— What you will do —
Update the data from the line that has "After each image, give" through the line that has "-0.012454, 0.222513, 0.716558]]", swapping "image" for "photo" and leaving everything else as it is. Omit the picture lines from your output.

*** Provided material ***

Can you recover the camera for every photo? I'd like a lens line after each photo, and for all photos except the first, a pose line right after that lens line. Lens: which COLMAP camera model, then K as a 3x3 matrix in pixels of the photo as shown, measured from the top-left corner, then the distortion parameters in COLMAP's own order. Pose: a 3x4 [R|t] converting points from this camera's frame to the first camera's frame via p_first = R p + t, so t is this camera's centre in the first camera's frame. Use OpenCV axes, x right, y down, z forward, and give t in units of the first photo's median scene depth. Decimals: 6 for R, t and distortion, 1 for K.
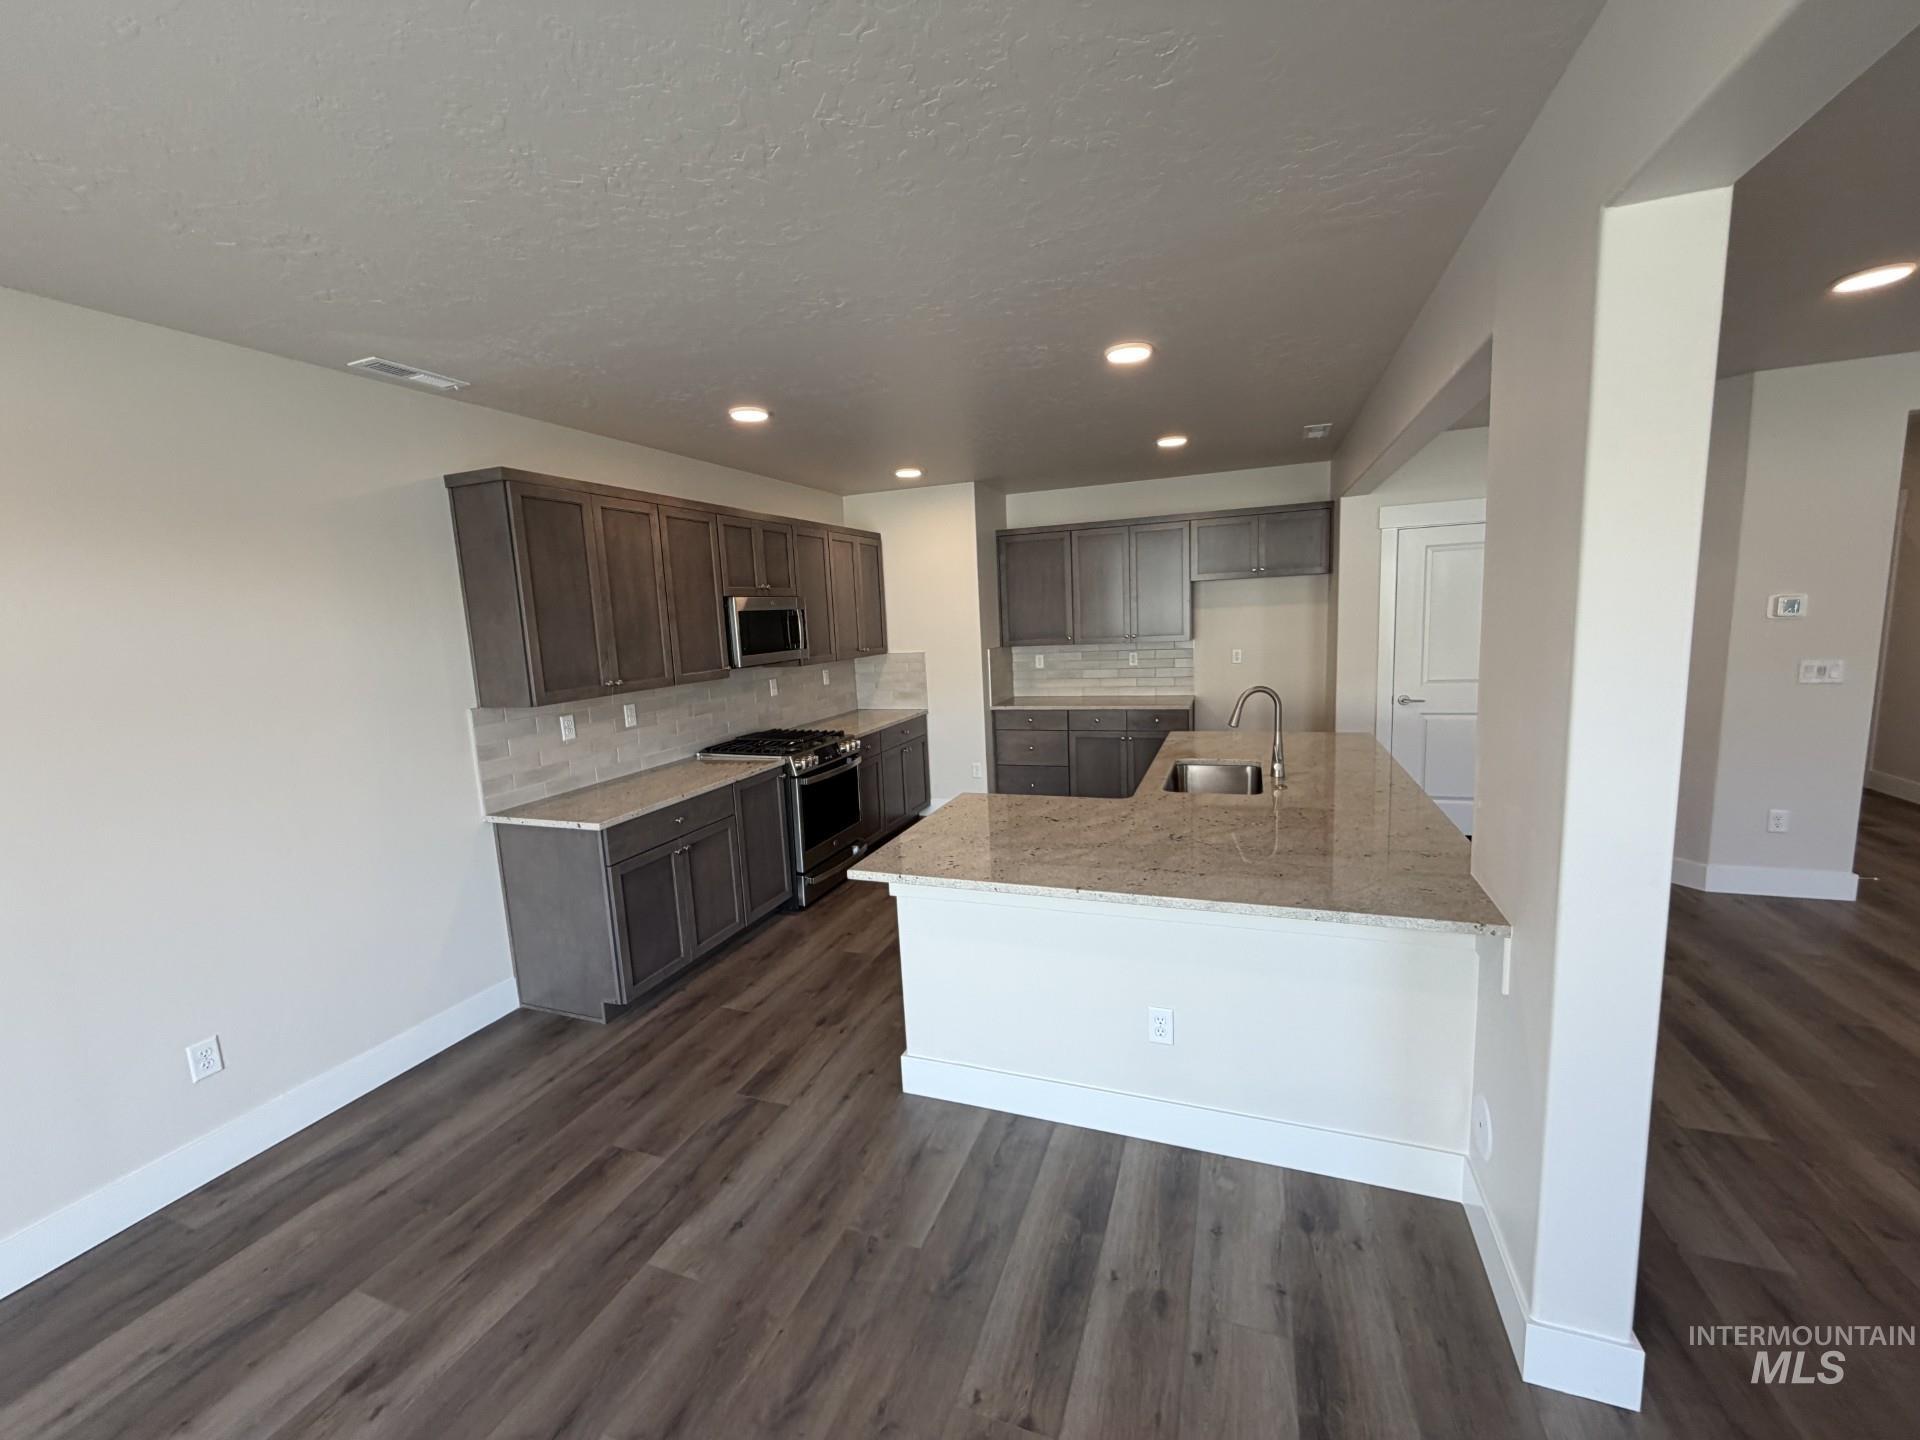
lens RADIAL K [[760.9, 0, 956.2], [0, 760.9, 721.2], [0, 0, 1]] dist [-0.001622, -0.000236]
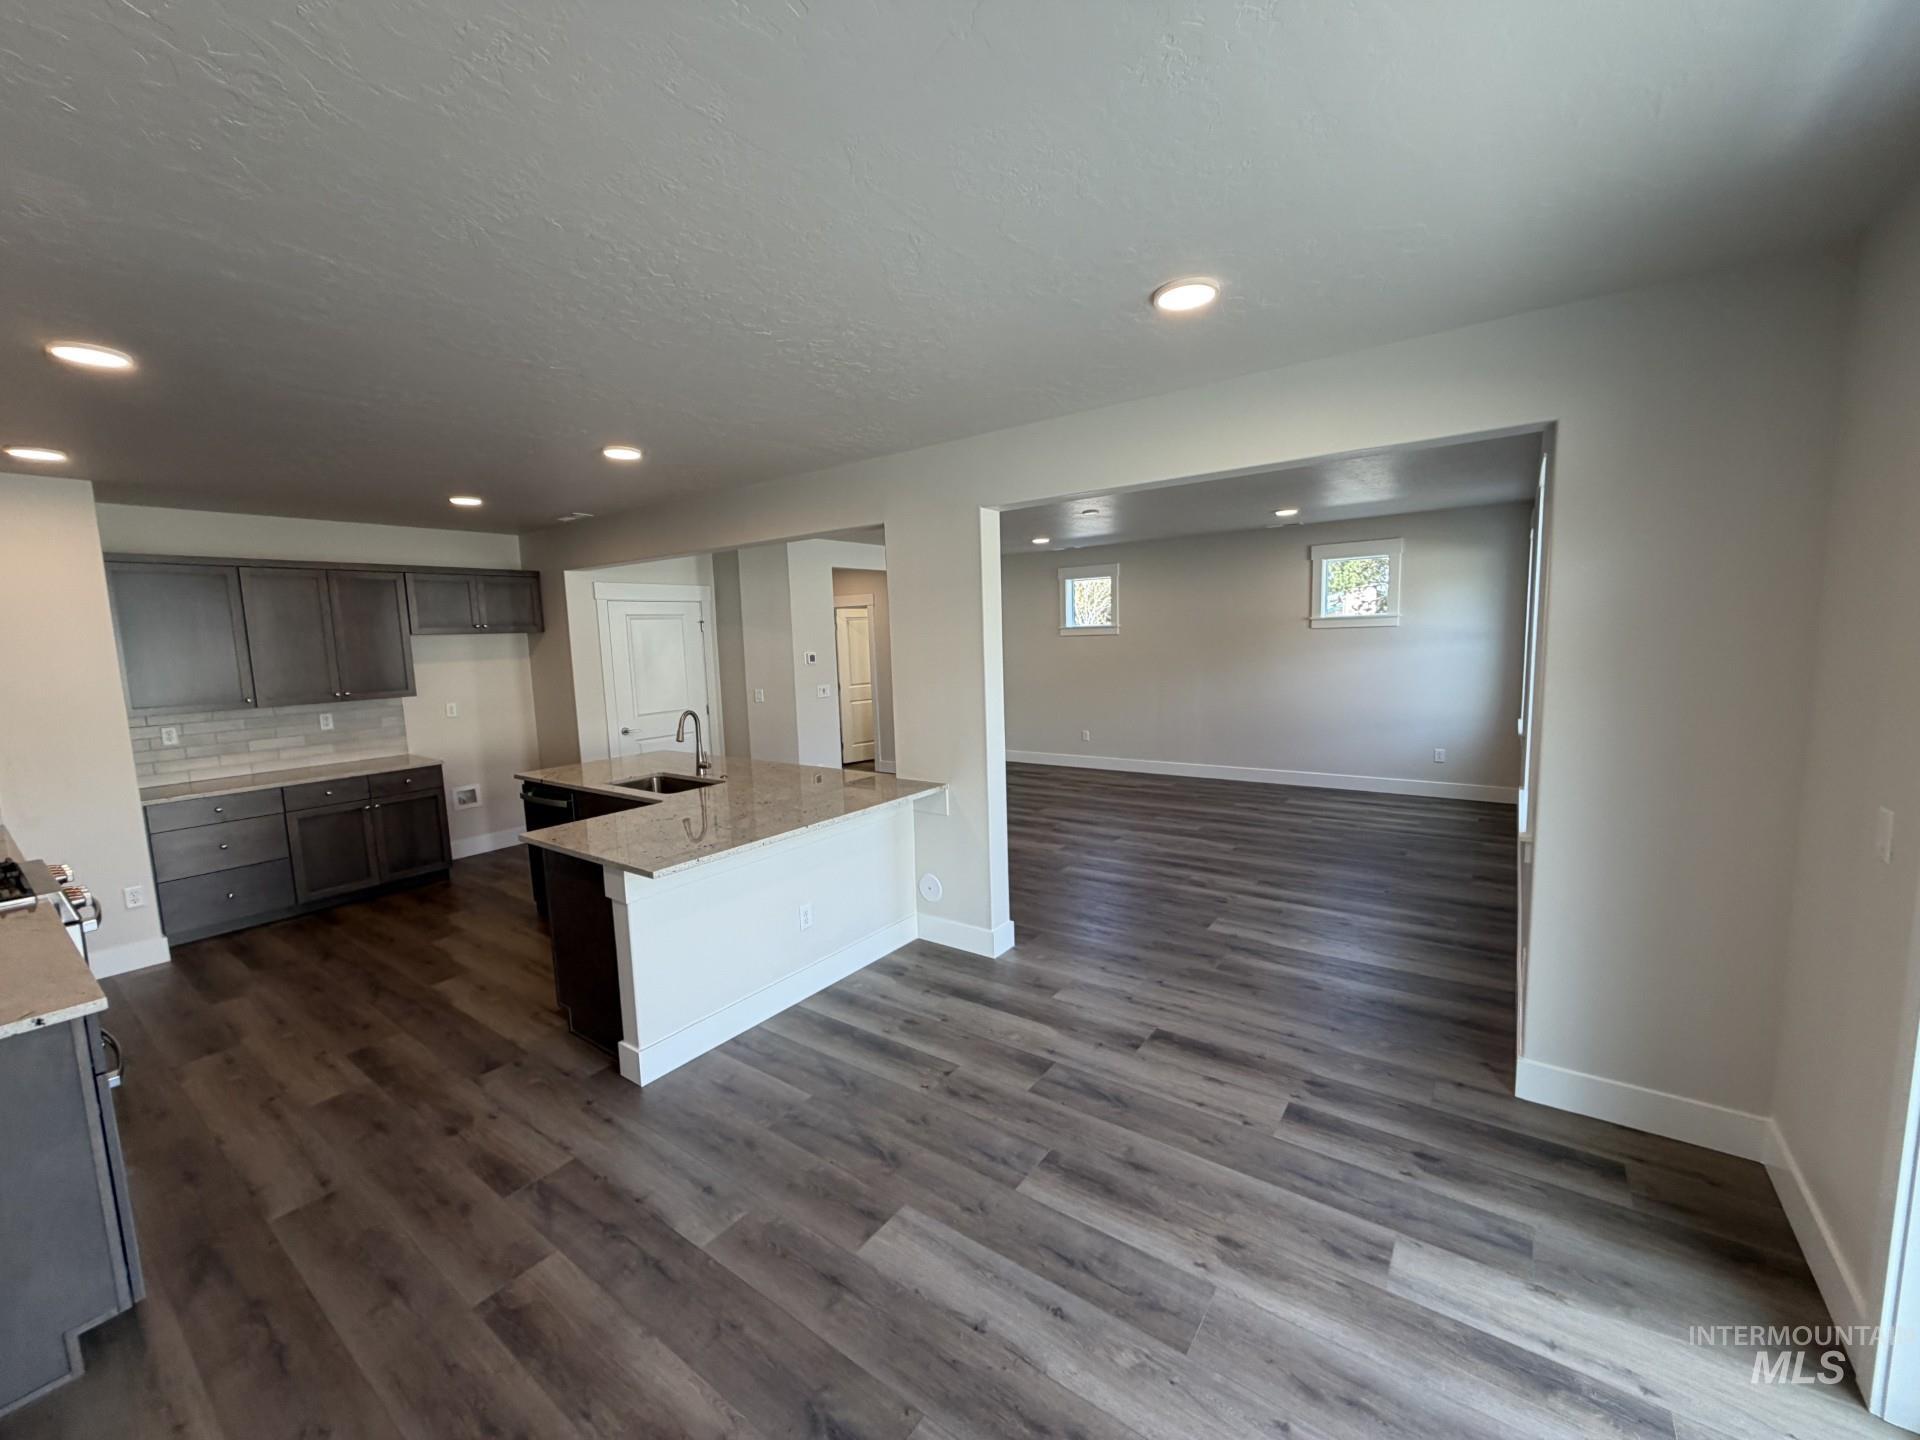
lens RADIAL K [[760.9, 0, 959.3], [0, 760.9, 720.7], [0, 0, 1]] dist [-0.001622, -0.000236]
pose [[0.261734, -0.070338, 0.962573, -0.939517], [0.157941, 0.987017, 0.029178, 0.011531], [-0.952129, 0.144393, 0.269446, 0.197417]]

*** End of Provided material ***
*** Provided material ***

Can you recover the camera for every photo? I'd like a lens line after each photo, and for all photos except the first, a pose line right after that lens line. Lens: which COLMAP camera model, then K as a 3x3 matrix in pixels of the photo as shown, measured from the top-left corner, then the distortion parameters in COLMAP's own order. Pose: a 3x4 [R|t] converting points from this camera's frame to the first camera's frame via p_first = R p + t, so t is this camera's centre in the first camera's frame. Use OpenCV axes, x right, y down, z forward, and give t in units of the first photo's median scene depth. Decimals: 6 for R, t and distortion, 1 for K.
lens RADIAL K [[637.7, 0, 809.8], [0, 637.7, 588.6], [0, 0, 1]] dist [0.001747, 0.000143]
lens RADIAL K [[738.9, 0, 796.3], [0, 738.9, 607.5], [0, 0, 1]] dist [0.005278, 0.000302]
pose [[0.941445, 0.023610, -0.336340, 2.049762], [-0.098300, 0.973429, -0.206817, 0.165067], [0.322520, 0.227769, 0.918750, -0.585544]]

*** End of Provided material ***
*** Provided material ***

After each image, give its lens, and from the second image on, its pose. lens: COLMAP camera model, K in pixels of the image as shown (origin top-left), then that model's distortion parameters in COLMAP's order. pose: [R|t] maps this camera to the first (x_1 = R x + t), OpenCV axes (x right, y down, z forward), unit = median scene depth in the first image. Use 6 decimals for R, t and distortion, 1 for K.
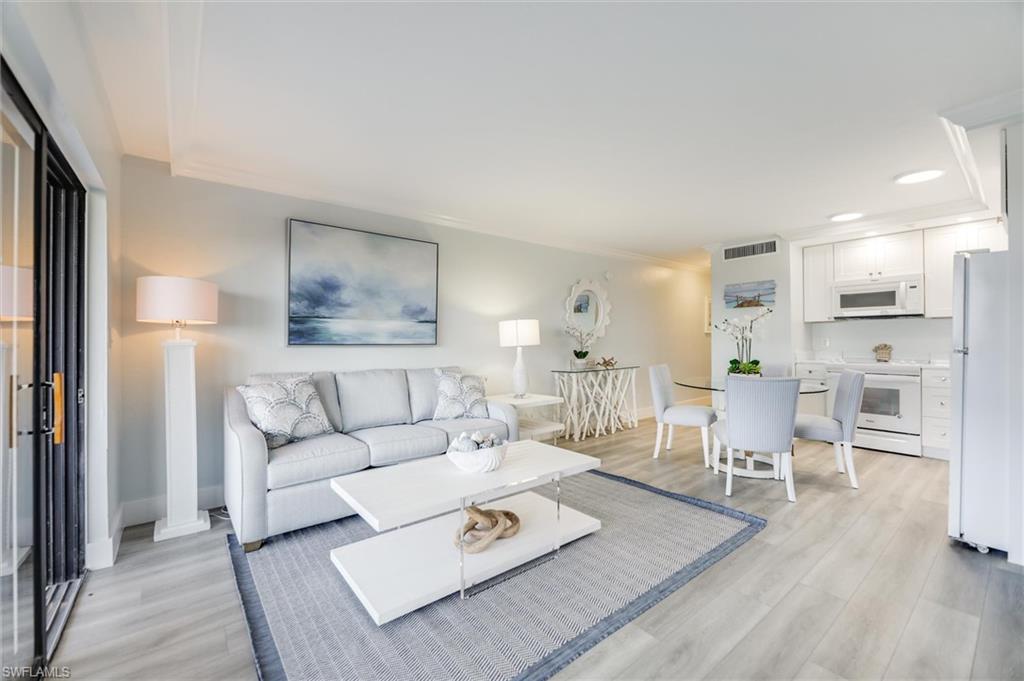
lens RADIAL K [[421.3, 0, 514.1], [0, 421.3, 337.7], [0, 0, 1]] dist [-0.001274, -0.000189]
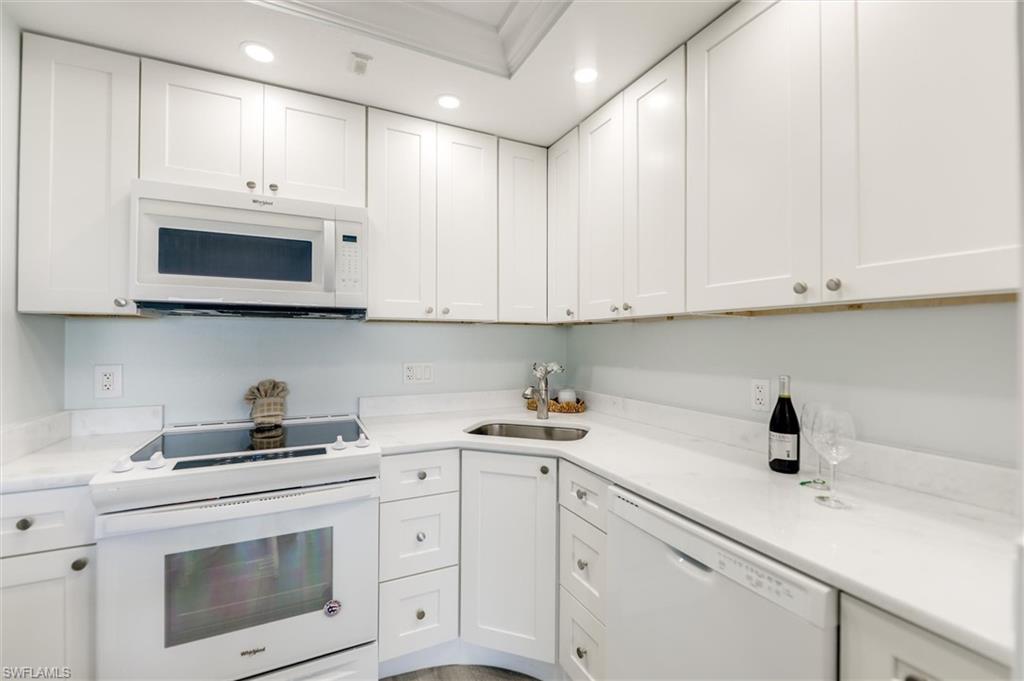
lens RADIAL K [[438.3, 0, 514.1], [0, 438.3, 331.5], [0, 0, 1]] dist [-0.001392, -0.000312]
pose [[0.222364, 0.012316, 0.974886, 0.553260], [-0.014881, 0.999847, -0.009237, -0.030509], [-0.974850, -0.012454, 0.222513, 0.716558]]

*** End of Provided material ***

— Exercise answer —
After each photo, give its lens, and from the second photo on, its pose. lens: COLMAP camera model, K in pixels of the photo as shown (origin top-left), then that model's distortion parameters in COLMAP's order. pose: [R|t] maps this camera to the first (x_1 = R x + t), OpenCV axes (x right, y down, z forward), unit = median scene depth in the first photo. Use 6 decimals for R, t and distortion, 1 for K.
lens RADIAL K [[421.3, 0, 514.1], [0, 421.3, 337.7], [0, 0, 1]] dist [-0.001274, -0.000189]
lens RADIAL K [[438.3, 0, 514.1], [0, 438.3, 331.5], [0, 0, 1]] dist [-0.001392, -0.000312]
pose [[0.222364, 0.012316, 0.974886, 0.553260], [-0.014881, 0.999847, -0.009237, -0.030509], [-0.974850, -0.012454, 0.222513, 0.716558]]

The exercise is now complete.